You must not take anything away that you gave during a love-bomb session though you might want to spend less money on it in future, love-bombing is about time and attention not stuff. And the rewards are not immediate, they build up over time. There can be a come-down after a very intense day, even a very enjoyable one, and she might need time to recover from it. I would not have tried anything so full-on as a whole day with my own DS; we did hour-long periods of similar "child-led activity" instead (though he was younger).

Flowers
NotYoda · 27/11/2016 13:13

Kleinzeit

I like that phrase 'mouth noise'. DS2 specialises in it.

Keeping calm is the main message for parenting teens. So hard. So worth it.

SaucyJack · 27/11/2016 13:23

She's angry with you. You know perfectly well why.

Our children learn how to behave from us.

Sorry dude, but it's true.

CherrySkull · 27/11/2016 13:29

i agree with Klenzeit, althought my 10yo has Autism, i tend to try and avoid his meltdowns, and when they do happen, i don't argue and i just ignore, then do a small 'love bomb' afterwards. He can't help that he cannot regulate his emotions, so i will always express my love for him afterwards with a cuddle, but i still will not budge on whatever i've just put my foot down over.

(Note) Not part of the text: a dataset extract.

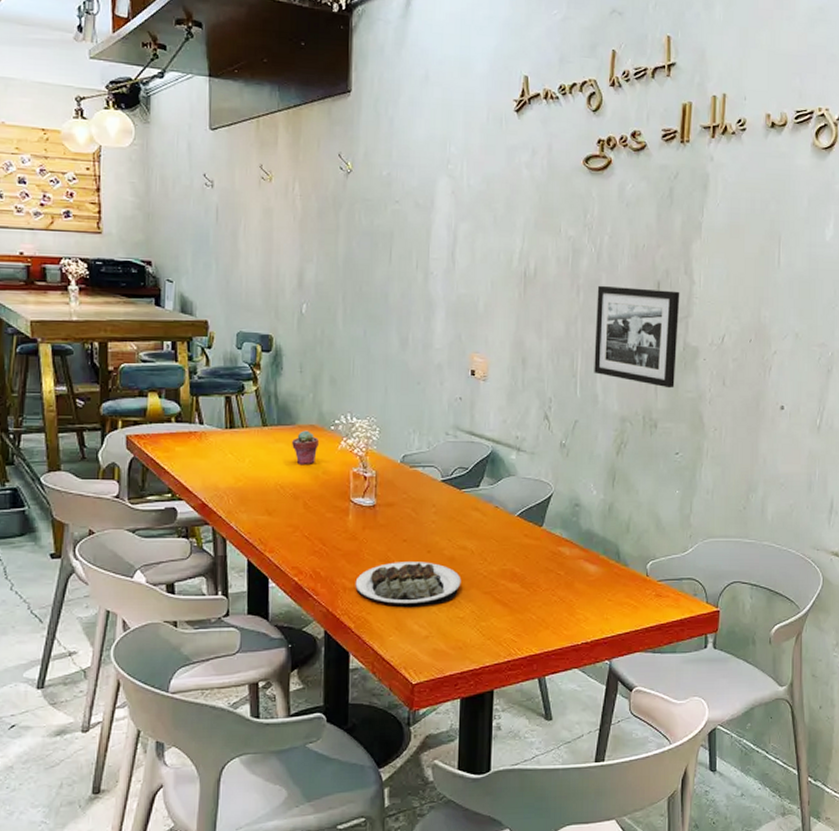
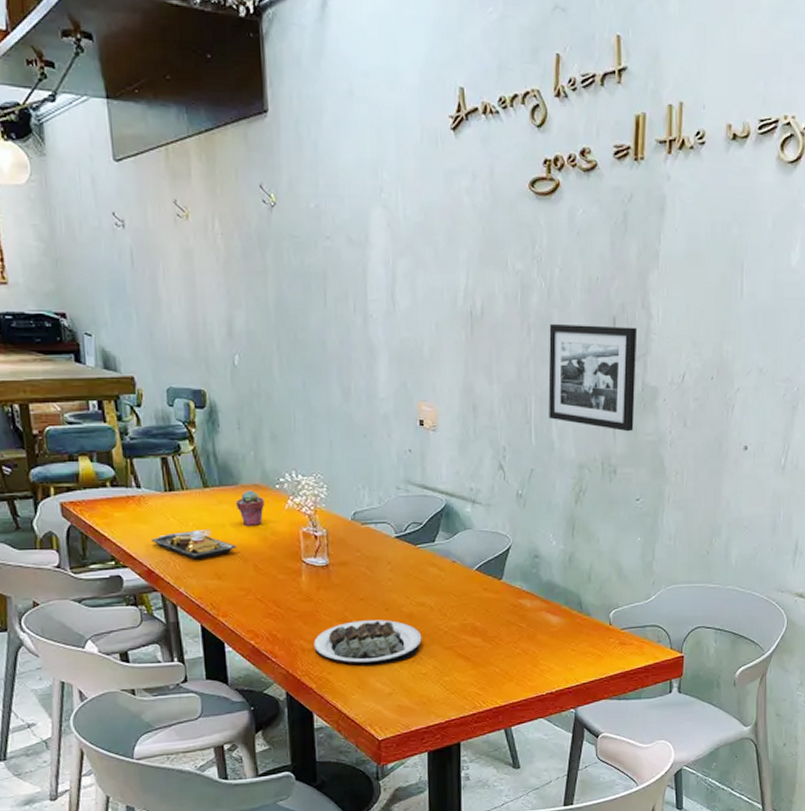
plate: none [208,466,290,495] -> present [151,530,237,560]

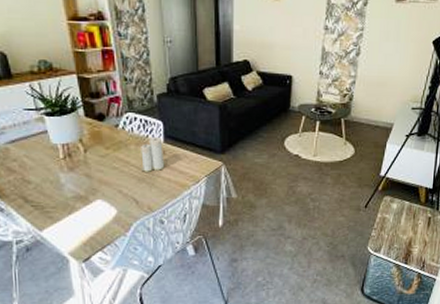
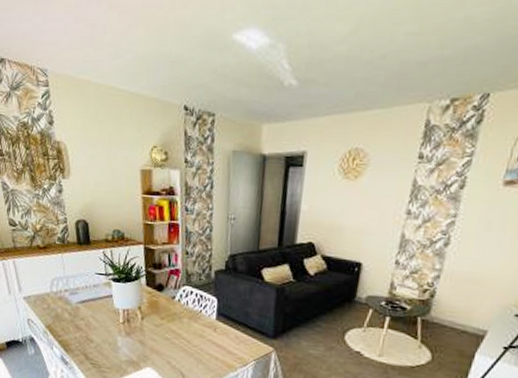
candle: present [141,136,165,172] -> none [191,312,215,348]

If you argue with them, you're giving them ammunition to continue the meltdown. Simply tell them how it is, then don't react, remain calm but stick to your guns.. and your DH absolutely needs to back you up.

Badcat666 · 27/11/2016 13:38

That's bollocks SaucyJack my sister was a complete bitch from birth and it was nothing to do with how my parents bought her up as all the other siblings were just fine (and in fact she got more attention because she always played up with tantrums et)c. As an adult she is still the same.

Some children can just be mardy, selfish gits.